He stressed that the technology which is more beneficial to women farmers would enable farmers to produce vegetables in commercial quantities to ensure vegetable security and augment their incomes and improve their livelihoods.

Dr. Colrnelius announced that two farmers including  a representative from the Ministry of Food and Agriculture (MoFA), would be given practical training at the University of Ghana  who would in turn replicate the skills acquired to their colleague farmers while the implementing team would be paying periodic visits to the communities to ensure that the right thing was  done.

An extension officer from the Bolgatanga municipal office of MoFA, Mr. Augustine Zoogah, lauded the initiative and said the knowledge that his outfit would gain from the training would be put into good use especially at the various operational zones to increase vegetable production in the region.
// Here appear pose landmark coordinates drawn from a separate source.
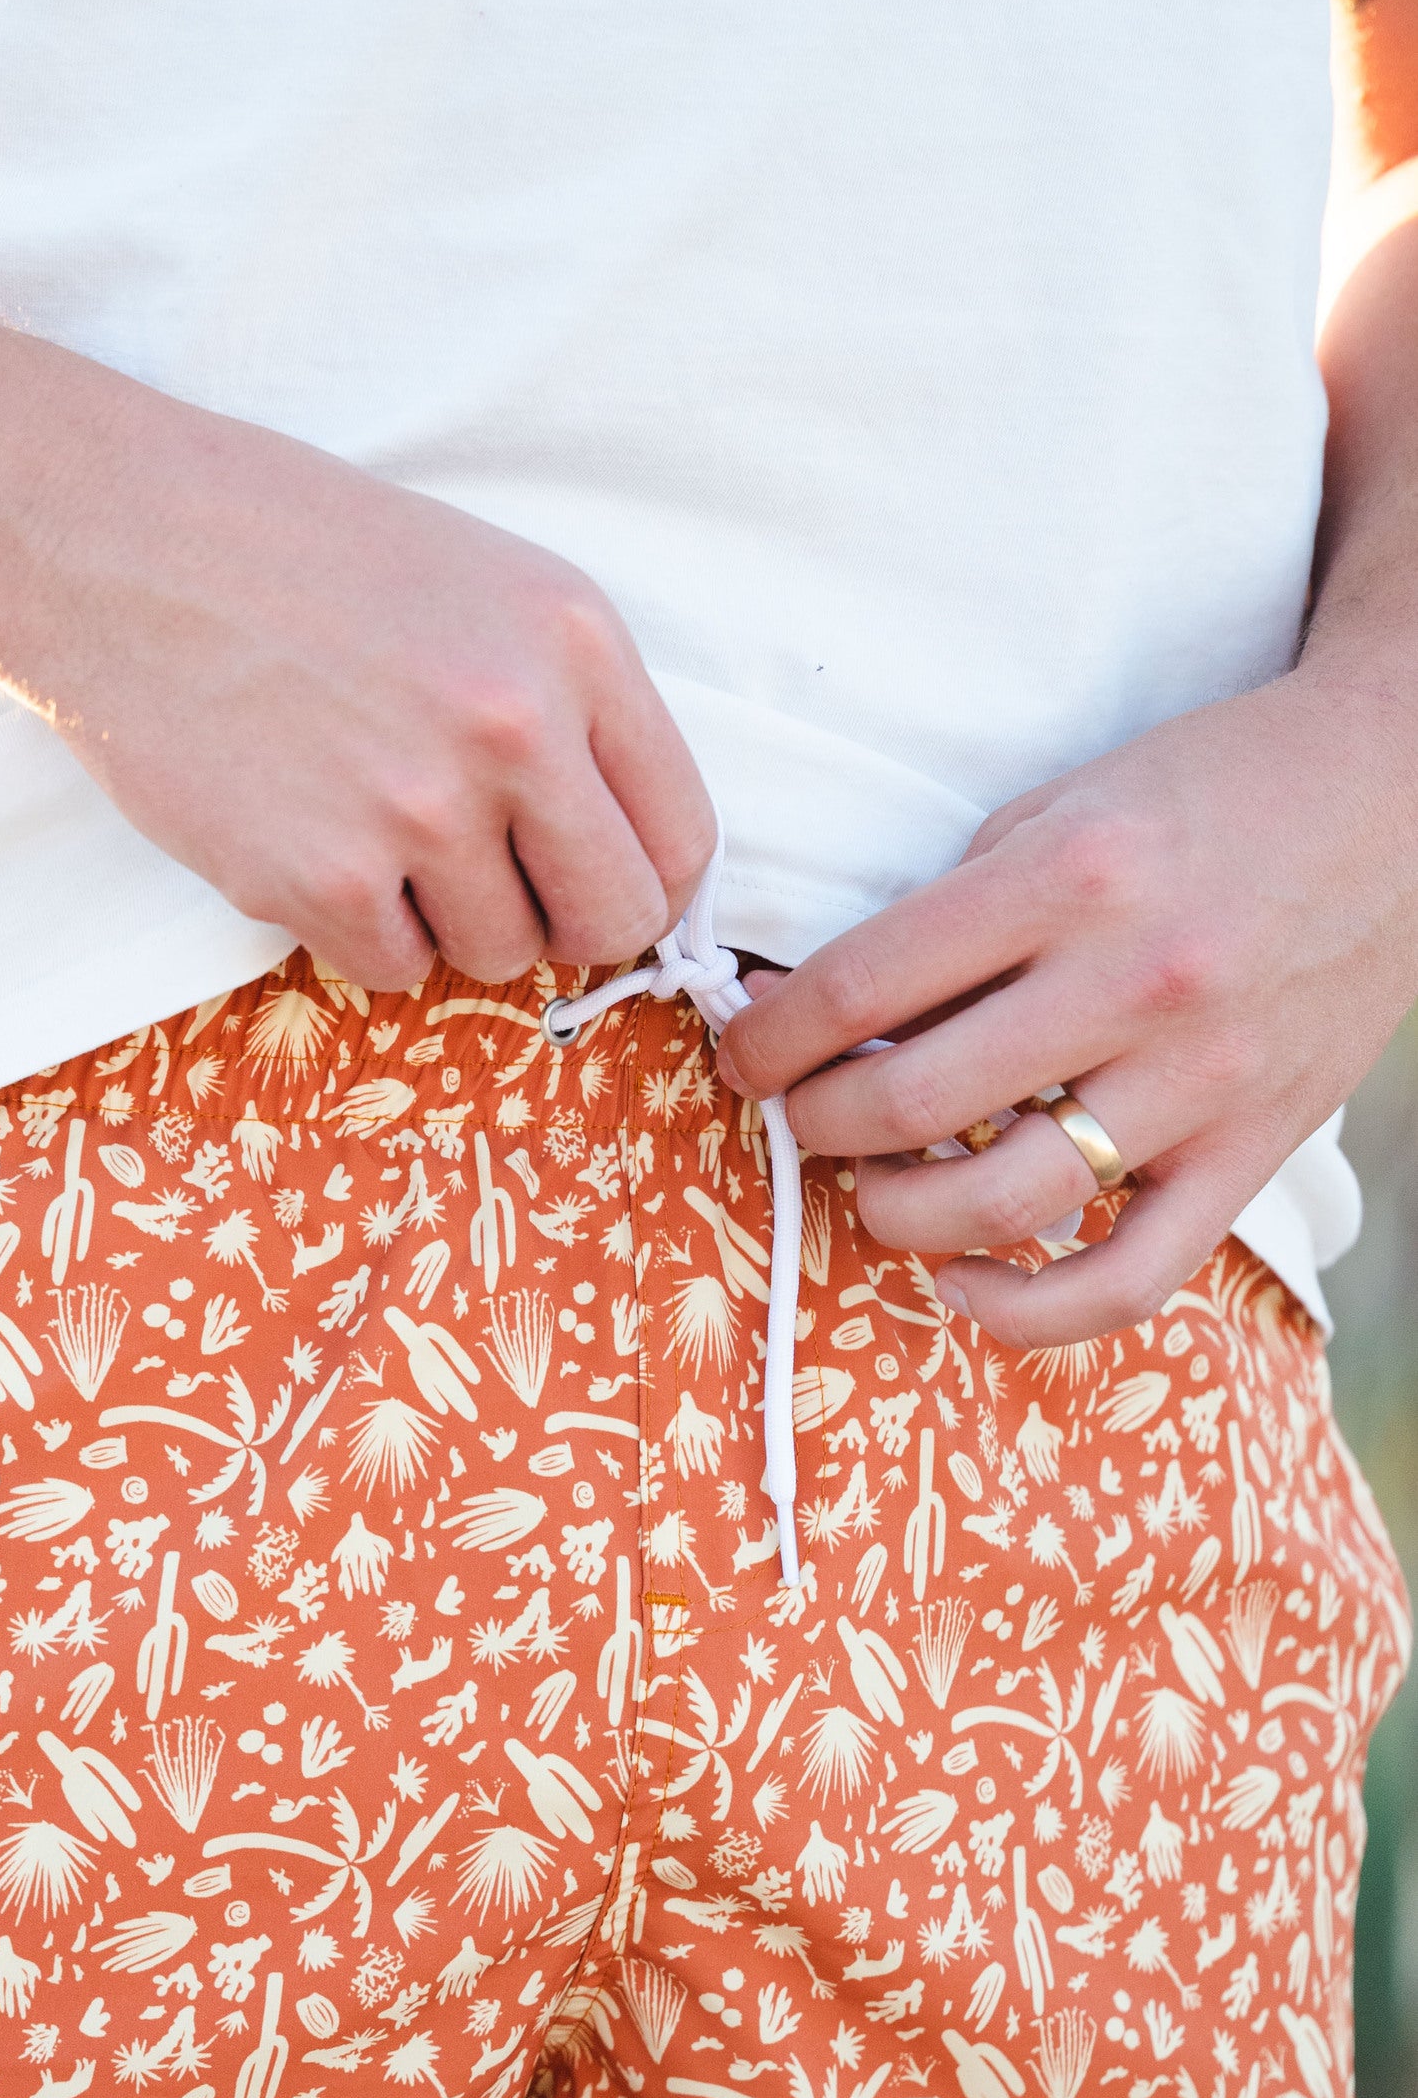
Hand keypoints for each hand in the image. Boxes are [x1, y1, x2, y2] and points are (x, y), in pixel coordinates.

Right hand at [0, 410, 715, 991]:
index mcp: (572, 638)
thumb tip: (621, 849)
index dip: (644, 877)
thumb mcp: (475, 579)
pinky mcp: (320, 875)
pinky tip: (310, 840)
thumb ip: (566, 702)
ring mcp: (418, 808)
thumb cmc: (292, 551)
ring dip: (446, 917)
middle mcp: (514, 725)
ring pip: (498, 953)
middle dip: (562, 923)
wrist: (119, 542)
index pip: (680, 833)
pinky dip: (359, 929)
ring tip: (373, 828)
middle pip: (611, 919)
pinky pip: (393, 966)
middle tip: (498, 886)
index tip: (595, 880)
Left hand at [713, 665, 1417, 1345]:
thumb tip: (820, 1004)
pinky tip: (965, 1281)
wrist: (1396, 789)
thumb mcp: (1061, 803)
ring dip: (896, 1211)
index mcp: (1069, 876)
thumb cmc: (1209, 790)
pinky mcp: (1253, 1148)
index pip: (860, 986)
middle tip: (799, 1114)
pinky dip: (1028, 1308)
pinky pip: (1129, 1279)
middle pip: (909, 1102)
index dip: (769, 1038)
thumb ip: (954, 906)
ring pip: (1001, 1200)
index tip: (745, 1054)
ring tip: (871, 1184)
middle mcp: (1133, 981)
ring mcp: (1200, 1078)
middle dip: (817, 1123)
He pledged his outfit’s commitment to supporting the project to succeed and added that the successes of these farmer groups would be used as reference points to sensitise other communities to adopt and use the method to increase productivity.

The Coordinator of the Nyariga-Doone Women Association,  Reverend John Akaribo, thanked the implementing team and the sponsors for selecting the farming  groups to benefit from the support  and emphasised that  the initiative was a big relief to the women in particular since its practice did  not require acquisition of land which has been a major challenge for women smallholder farmers.